Chercher à plaire ou ne pas chercher à plaire, telle est la question.
Profitant d'un dimanche à peu près calme, j'ai passé un moment avec ma fille ainée, qui me tannait depuis des lustres enregistrer un morceau. Au programme, une chanson très confidentielle d'une artiste qui l'est encore plus: "Bruxelles Je t'aime" d'Angèle. M'apercevant rapidement que la tonalité de base allait être trop grave pour la voix de ma fille, je décide de faire une version piano, pour laquelle je cherche donc les accords. Stupeur (et tremblements): le morceau tourne sur 4 accords, en boucle. Dm / G / C / F (ré mineur, sol majeur, do majeur, fa majeur) pendant 3'30.
Comme à chaque fois que je tombe sur des tubes radio avec ce genre de suite d'accords (les accords magiques qu'on nous ressort à toutes les sauces, comme dirait l'autre), une phase de questionnement s'enclenche quasi-immédiatement: faudrait-il simplifier nos morceaux ?

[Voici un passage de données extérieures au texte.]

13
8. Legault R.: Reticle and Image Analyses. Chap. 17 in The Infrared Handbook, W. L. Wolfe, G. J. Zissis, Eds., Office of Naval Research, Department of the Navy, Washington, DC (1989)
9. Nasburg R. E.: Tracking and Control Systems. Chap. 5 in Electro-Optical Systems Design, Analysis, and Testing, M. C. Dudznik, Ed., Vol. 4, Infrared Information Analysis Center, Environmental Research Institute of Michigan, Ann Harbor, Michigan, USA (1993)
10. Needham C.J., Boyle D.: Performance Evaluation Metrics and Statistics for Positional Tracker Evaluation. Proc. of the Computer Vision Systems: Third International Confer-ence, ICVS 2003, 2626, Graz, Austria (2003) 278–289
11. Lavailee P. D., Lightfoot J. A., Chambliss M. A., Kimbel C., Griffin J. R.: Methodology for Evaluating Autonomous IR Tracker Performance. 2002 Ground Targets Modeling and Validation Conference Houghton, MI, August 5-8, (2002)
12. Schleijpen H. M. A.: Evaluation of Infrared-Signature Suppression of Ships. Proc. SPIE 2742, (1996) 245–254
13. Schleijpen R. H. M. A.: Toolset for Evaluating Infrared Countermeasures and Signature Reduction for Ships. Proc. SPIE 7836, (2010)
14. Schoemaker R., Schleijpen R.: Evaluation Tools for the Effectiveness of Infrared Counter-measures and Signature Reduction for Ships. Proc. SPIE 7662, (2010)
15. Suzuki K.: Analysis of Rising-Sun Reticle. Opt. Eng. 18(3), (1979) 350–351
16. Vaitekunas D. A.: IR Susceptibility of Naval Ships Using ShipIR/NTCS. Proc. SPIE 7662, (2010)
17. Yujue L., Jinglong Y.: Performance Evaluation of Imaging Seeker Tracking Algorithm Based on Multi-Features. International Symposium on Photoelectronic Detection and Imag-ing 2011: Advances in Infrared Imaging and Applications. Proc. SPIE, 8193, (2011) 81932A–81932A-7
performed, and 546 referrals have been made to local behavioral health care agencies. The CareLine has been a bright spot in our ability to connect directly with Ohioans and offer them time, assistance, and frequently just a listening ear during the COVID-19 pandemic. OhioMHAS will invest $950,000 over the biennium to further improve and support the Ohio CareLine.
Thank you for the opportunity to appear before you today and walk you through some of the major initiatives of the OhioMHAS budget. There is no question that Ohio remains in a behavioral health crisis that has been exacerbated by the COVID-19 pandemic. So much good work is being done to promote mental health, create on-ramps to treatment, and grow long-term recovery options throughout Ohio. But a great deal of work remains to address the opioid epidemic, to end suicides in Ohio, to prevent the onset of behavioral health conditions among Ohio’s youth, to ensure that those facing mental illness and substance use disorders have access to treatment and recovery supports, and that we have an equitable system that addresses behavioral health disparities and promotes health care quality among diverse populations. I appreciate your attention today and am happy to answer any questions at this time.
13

Quand je compose une chanson - quel que soit le point de départ, je finis irrémédiablement par chercher à amener une certaine complexité harmonique. Que ce soit avec des accords enrichis ou empruntés à d'autres gammes, avec des structures pas forcément classiques, je suis toujours un peu gêné quand la chanson se résume à 3 accords tout simples. La magie (pour moi) c'est de parvenir à créer des chansons populaires, dans lesquelles on entre facilement, mais qui ont aussi un intérêt théorique, musical.
Les Beatles en sont un excellent exemple. Réussir ce tour de force d'être un boys band repris par Brad Meldhau, c'est quelque chose. Pas plus tard qu'hier, je tombe sur l'excellent Rick Beato, un stakhanoviste de la théorie, citant "A Day in a Life" dans une vidéo pour montrer comment la théorie avancée peut servir la musicalité.
Aussi, quand je tombe sur Angèle, je me dis "pourquoi s'embêter ?" (poliment). D'ailleurs, avec Puzzle, un de nos objectifs est de se faire plaisir avant tout. J'ai payé assez de psy pour savoir qu'on ne plaira pas à tout le monde.
En outre, si les seuls musiciens reconnus devaient être ceux qui proposent des choses "techniques" ou qui en repoussent les limites comme un scientifique étend le champ de connaissance de son domaine, nous n'avons aucune chance. Entre les jazzmen, les musiciens classiques ou contemporains, nous n'avons en comparaison rien à apporter d'enrichissant à la musique en tant que champ de recherche.
Ce n'est d'ailleurs pas notre but. Nous avons pris le parti d'essayer de faire des chansons populaires, qui touchent des gens. Bêtement.
Seulement voilà, dans ce processus de développement de ce groupe, nous avons évidemment envoyé notre candidature à certains dispositifs d'accompagnement. La réponse qui revient le plus est - je résume - "c'est bien fait, c'est bien produit, ça fonctionne, mais c'est déjà un peu entendu".
Alors du coup ? On fait quoi ?
Est-ce qu'on veut "percer" ou simplement "se faire plaisir" ? Est-ce qu'on décide de ne tenir compte d'aucun avis en faisant ce qu'on a envie de faire ou on essaye quand même de respecter certaines règles quite à négocier un peu avec nos ambitions artistiques ? En parallèle de ces questions philosophiques se posent des contraintes très concrètes: on parle par exemple d'investir pour le premier disque quasiment 20 000€. Une belle somme pour simplement "se faire plaisir".
Je n'ai pas de réponse à cette question. J'écris ici un peu comme je réfléchirais à haute voix (ce qui est un peu le but de ce journal). Evidemment, si la réponse existe, j'imagine qu'elle doit être quelque part entre les deux.
Il y a d'ailleurs des morceaux voire des projets entiers, très commerciaux que je trouve absolument supers, et des choses très barrées - pourtant musicalement extrêmement intéressantes - que je trouve inécoutables. Impossible de ne pas mettre de subjectif là-dedans.
Je crois que nous allons simplement continuer à faire ce qui nous plait tout en étant prêt à faire les choses d'une manière qui favorisera le plus possible l'émergence du projet. L'essentiel étant probablement de rester fiers de ce qu'on produit. Capable d'écouter nos morceaux en se regardant dans la glace, en somme.
Et puis de toute façon, si ça ne marche pas, j'accompagnerai ma fille en tournée. Et comme vous demandez un extrait de ce qu'on a enregistré (si, si, je vous entends), en voilà un petit bout. Là, pas de doute, ni de subjectif, c'est super. Evidemment, c'est ma fille.